Wrestling Coordinator, “Foxcatcher”
Bennett Miller called John Giura in 2006 when the director began developing “Foxcatcher.” Giura had wrestled with Mark and Dave Schultz, the brothers whose story is portrayed in the film by Channing Tatum and Mark Ruffalo, and Giura became an invaluable consultant for screenwriters E. Max Frye and Dan Futterman; he receives an executive producer credit on the film.
When the film went into pre-production in 2012, Giura coached Tatum and Ruffalo in freestyle wrestling. The NCAA All-American and World Cup gold medalist worked especially with Ruffalo to embody his late mentor.
“Dave took me under his wing,” says Giura, who met Schultz in the late 1980s. “We became very close on those two weeks in the Soviet Union every year. When he moved to Foxcatcher, he recruited me.”
Giura noticed Ruffalo, who wrestled in high school, was using “blunt force” — unlike Schultz, “a very technical and graceful wrestler.” He had Ruffalo follow Schultz’s routine of doing tai chi before every practice.
Giura ran drills every night with the actors, even after a long shoot — forcing the repetition needed to make their choreographed moves and improvised hand fighting look natural.
Location Manager, “Wild”
Nancy Haecker, a locations veteran of 18 years and president of the Location Managers Guild of America, read Cheryl Strayed’s trail memoir “Wild” on a 2013 flight, and was determined to scout the film adaptation.
“Wild” was shot entirely on location, and Haecker was hired to scout all of the 62 sites needed. Logistical considerations, along with the state’s tax incentives (and desire to host the film), led producers to shoot entirely — but for two days in the Mojave — in Oregon. High desert areas near Bend doubled as the Owens River Valley, and the forests of northern California were played by spots around Portland. “Most everything you see in the film is a cheat,” says Haecker.
All locations were squared away when, two weeks before principal photography, the 2013 government shutdown sealed off all national parks. “We were screwed,” says Haecker.

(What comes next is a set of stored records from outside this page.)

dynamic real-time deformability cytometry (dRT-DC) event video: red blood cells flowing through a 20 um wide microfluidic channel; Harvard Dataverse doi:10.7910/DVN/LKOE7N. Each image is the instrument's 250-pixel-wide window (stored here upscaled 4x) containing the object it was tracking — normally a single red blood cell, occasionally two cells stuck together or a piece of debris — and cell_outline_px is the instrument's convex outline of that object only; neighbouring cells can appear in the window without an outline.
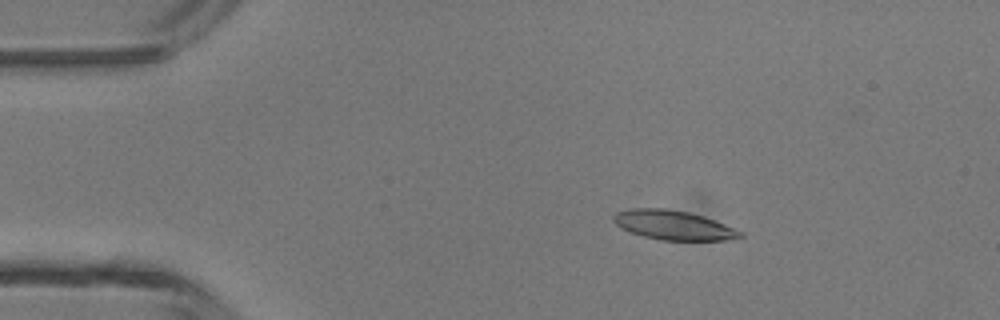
{"species": "common noctule bat (a hibernating species)", "species_latin": "Nyctalus noctula", "temperature_condition": "room temperature", "stored_images_in_passage": 40, "camera_frame_rate_fps": 3000, "um_per_image_px": 0.085, "animal": {"sex": "male", "body_mass_g": 13.3}, "frame": {"image": 1, "passage_image": 1, "time_ms": 0.0, "image_size_px": [1000, 320], "cell_outline_px": [[744, 236], [724, 240], [660, 240], [644, 236], [632, 232], [616, 224], [612, 220], [612, 216], [616, 212], [632, 208], [664, 208], [688, 212], [704, 216], [744, 232]], "centroid_in_image_um": [57.24, 19.13], "position_along_channel_um": 27.8, "area_um2": 21.5}}
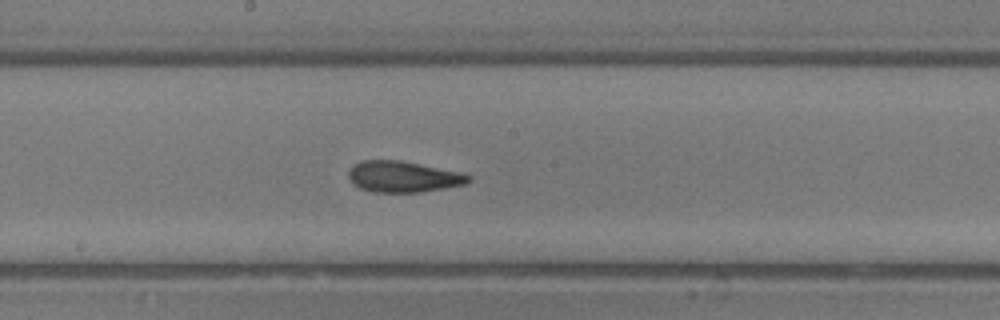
{"frame": {"image": 2, "passage_image": 18, "time_ms": 5.667, "image_size_px": [1000, 320], "cell_outline_px": [[472, 180], [464, 184], [444, 188], [420, 192], [372, 192], [360, 188], [352, 184], [348, 176], [348, 168], [352, 164], [360, 160], [400, 160], [460, 172], [472, 176]], "centroid_in_image_um": [34.22, 15.01], "position_along_channel_um": 214.0, "area_um2": 21.91}}
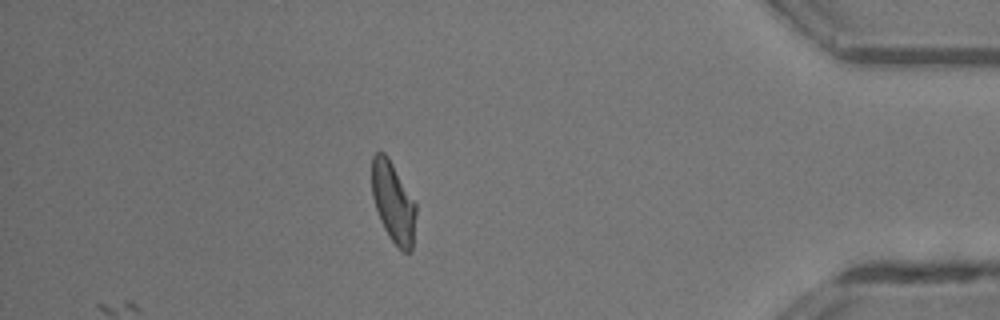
{"frame": {"image": 3, "passage_image": 34, "time_ms": 11.0, "image_size_px": [1000, 320], "cell_outline_px": [[416, 212], [412, 252], [404, 252], [388, 236], [380, 220], [372, 196], [372, 156], [376, 152], [384, 152], [388, 156], [416, 204]], "centroid_in_image_um": [33.42, 17.19], "position_along_channel_um": 401.8, "area_um2": 20.58}, "authors_computed_cell_mechanics": {"area_um2": 21.5594, "velocity_mm_per_s": 4.3616, "shape_relaxation_time_tau1_ms": 5.921, "shape_relaxation_time_tau2_ms": 1.6381, "deformation_change_tau1": 0.1854, "deformation_change_tau2": 0.0893}}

She quickly rearranged the schedule, scouted alternative locations on private property and lucked out with unaffected state-owned sites. A week before they needed several important Portland-area federal locations, government operations resumed.
Drum Coach, “Whiplash”
Nate Lang was hired to play Carl, the resident drummer in J.K. Simmons’ band in “Whiplash,” before he was asked to double as Miles Teller’s drum coach. A month before shooting, Lang — a New York actor who’s been drumming since he was 5 — drilled Teller, three times a week, on the fundamentals of jazz drumming. Teller had some experience with rock, but the difference in style, Lang says, is “the equivalent of being a classical pianist and being Jerry Lee Lewis.”
First came learning a new grip: traditional versus matched. For a solid week they worked on rolls and “just moving around the drum set,” says Lang. The rest of the month was devoted to learning the pieces highlighted in the film — namely “Whiplash” and “Caravan.” Both are extremely difficult to play, with tempo changes, multiple rhythms and cross-rhythms.
When time came to film the onscreen musical performances, Teller’s training paid off as he drummed along to a click-track with accomplished musicians.
The life-or-death intensity came easily. “All you had to do was listen and react to J.K.,” says Lang. “When a guy throws a tom-tom against a wall, it’s scary.”